● **Data supplied**:

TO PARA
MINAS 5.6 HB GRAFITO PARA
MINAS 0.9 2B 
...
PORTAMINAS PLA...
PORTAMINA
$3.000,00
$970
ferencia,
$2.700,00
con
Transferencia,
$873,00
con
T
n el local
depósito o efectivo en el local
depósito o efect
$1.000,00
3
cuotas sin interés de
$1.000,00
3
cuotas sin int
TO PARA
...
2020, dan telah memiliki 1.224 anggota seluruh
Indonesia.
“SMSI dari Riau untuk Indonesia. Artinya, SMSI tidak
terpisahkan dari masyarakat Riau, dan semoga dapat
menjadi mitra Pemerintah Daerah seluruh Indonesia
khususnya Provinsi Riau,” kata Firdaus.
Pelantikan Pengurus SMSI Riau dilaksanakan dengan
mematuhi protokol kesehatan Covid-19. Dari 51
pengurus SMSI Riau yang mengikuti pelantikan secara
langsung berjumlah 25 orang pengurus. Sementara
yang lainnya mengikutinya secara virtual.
---
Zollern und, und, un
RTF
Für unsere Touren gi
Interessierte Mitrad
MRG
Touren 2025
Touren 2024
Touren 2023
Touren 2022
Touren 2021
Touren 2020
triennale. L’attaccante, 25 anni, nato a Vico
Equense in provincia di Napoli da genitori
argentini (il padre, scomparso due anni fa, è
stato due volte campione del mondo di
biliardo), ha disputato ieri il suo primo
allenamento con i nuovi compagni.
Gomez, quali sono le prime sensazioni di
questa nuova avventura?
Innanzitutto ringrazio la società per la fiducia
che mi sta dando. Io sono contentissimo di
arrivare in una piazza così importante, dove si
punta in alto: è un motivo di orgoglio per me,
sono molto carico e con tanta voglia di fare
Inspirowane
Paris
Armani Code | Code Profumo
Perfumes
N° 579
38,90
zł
==
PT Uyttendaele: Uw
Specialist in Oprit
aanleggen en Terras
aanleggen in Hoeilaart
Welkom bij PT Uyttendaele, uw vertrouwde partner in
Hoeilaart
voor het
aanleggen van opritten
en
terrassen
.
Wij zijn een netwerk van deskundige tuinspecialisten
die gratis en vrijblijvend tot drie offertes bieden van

● **What the exercise asks**: Please edit the material from the line containing "Zollern und, und, un" down through the line containing "punta in alto: è", changing "contentissimo" to "felicissimo" and keeping everything else the same. Return only that stretch, including both end lines.

● **Solved problem**:
Zollern und, und, un
RTF
Für unsere Touren gi
Interessierte Mitrad
MRG
Touren 2025
Touren 2024
Touren 2023
Touren 2022
Touren 2021
Touren 2020
triennale. L’attaccante, 25 anni, nato a Vico
Equense in provincia di Napoli da genitori
argentini (il padre, scomparso due anni fa, è
stato due volte campione del mondo di
biliardo), ha disputato ieri il suo primo
allenamento con i nuovi compagni.
Gomez, quali sono le prime sensazioni di
questa nuova avventura?
Innanzitutto ringrazio la società per la fiducia
che mi sta dando. Io sono felicissimo di
arrivare in una piazza così importante, dove si
punta in alto: è un motivo di orgoglio per me,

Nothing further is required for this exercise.